A really obnoxious girl wore shorts to my wedding.

This is the name I would have given her had she not been dating my brother, and therefore I had to be nice to her.

So I called her by her real name, Tess.  And not her given ghetto name.  Which definitely would have been Tzess.

Monday, February 2, 2009

gensper


gensper: Noun.

The sister shoe to the Jodphur. (which is oddly enough... a real freakin' word)


leavas

The first thing that popped into my head was Las Vegas and a girl named Lea.

If I was named Lea, and I had enough money to buy Las Vegas...

I would name it Leavas.

Leavas (proper noun)

Momestle

I first read this as "Nestle". Then I really wanted some chocolate.

Bergicat


bergicat (n) ['bear-jee-cat]

A large house cat (like... LARGE. like... LIVIN'LARGE!) that one can train to turn into a bear with careful patience.

(careful cause you might fall in love)


spighthe

Spighthe (n)

Tea that has come straight from a hose spiggot.

Have you tried spighthe yet?! It's not very tasty, but I hear it has a lot of minerals.

sockettu!

Sockettu (v, exclamation)

Screamed out in the course of a fight.  Meaning to punch.

Bitch! You best look out!  I'm gonna sockettu you!

badumtaaaaaaaaaaa

Sunday, February 1, 2009

Zonstrap

Zonstrap (n)

The crazy little straps one finds on leiterhosen.  But only if they are embellished with the Von Trap children of "the sound of music" fame.

My, what lovely collector Zonstraps you have!  I love Switzerland, Yaaaah!

edunocolate

edunocolate (v)

The action of educating someone on how to inoculate baby rabbits while also collating manuals.

It's a very specific word.

ednesh

ednesh (n)

An indian dish.  Made of absolute deliciousness.

berib

Berib (v/adjective)

The act of putting ribs on oneself.  Kind of like when you put on glasses and someone says you're bespectacled.

Hey! Berib yourself!... My you're beribbed today.

enersh

enersh: n

The cool new way that the kids these days are saying "inertia."

ex:  Wow, like today in physics we totally learned a lot about enersh.  I hope that Tommy asks me to prom.  We'd have MAD enersh on the dance floor.  Shawty's gonna get low low low low.

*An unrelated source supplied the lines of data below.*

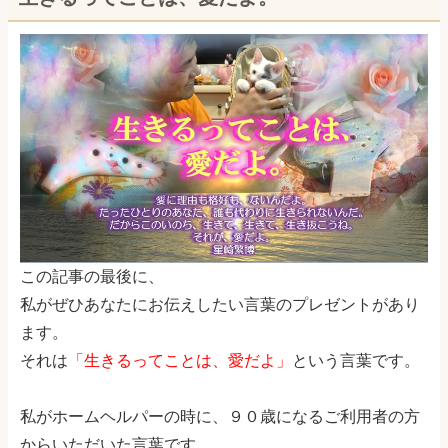
この記事の最後に、
私がぜひあなたにお伝えしたい言葉のプレゼントがあり
ます。
それは
「生きるってことは、愛だよ」
という言葉です。
私がホームヘルパーの時に、９０歳になるご利用者の方
からいただいた言葉です。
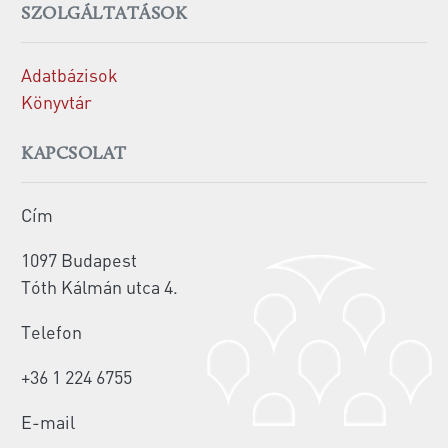
SZOLGÁLTATÁSOK
Adatbázisok
Könyvtár
KAPCSOLAT
Cím
1097 Budapest
Tóth Kálmán utca 4.
Telefon
+36 1 224 6755
E-mail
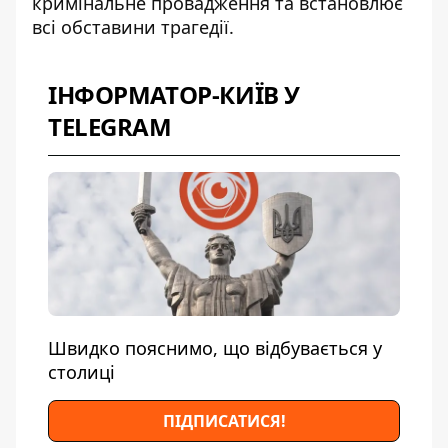
кримінальне провадження та встановлює
всі обставини трагедії.
ІНФОРМАТОР-КИЇВ У
TELEGRAM
Швидко пояснимо, що відбувається у
столиці
ПІДПИСАТИСЯ!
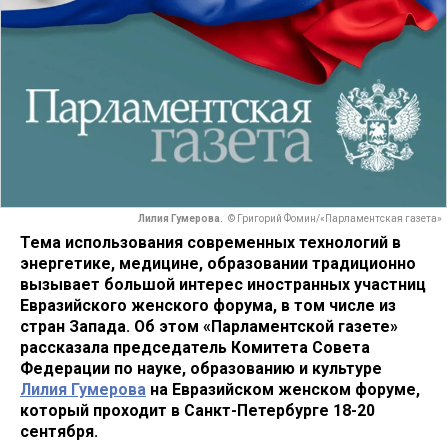
Лилия Гумерова.
© Григорий Фомин/«Парламентская газета»
Тема использования современных технологий в
энергетике, медицине, образовании традиционно
вызывает большой интерес иностранных участниц
Евразийского женского форума, в том числе из
стран Запада. Об этом «Парламентской газете»
рассказала председатель Комитета Совета
Федерации по науке, образованию и культуре
Лилия Гумерова
на Евразийском женском форуме,
который проходит в Санкт-Петербурге 18-20
сентября.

(oh dear god.  I am losing it)


fruto

Fruto: n.

Someone who is well-versed in fruits. 

similar words include: wino... and... ok, there's only one similar word.

ex:  Man, I never knew that Sam was such a fruto! She really knows her bananas!

(wait, I think that innuendo just gave me an alternate definition...)

Yasion

Yasion: n.
['Yaz-ee-yawn]

A new birth control pill (from the makers of yazmin) that causes you to yawn.  For all those ladies who only like sex when they're sleepy.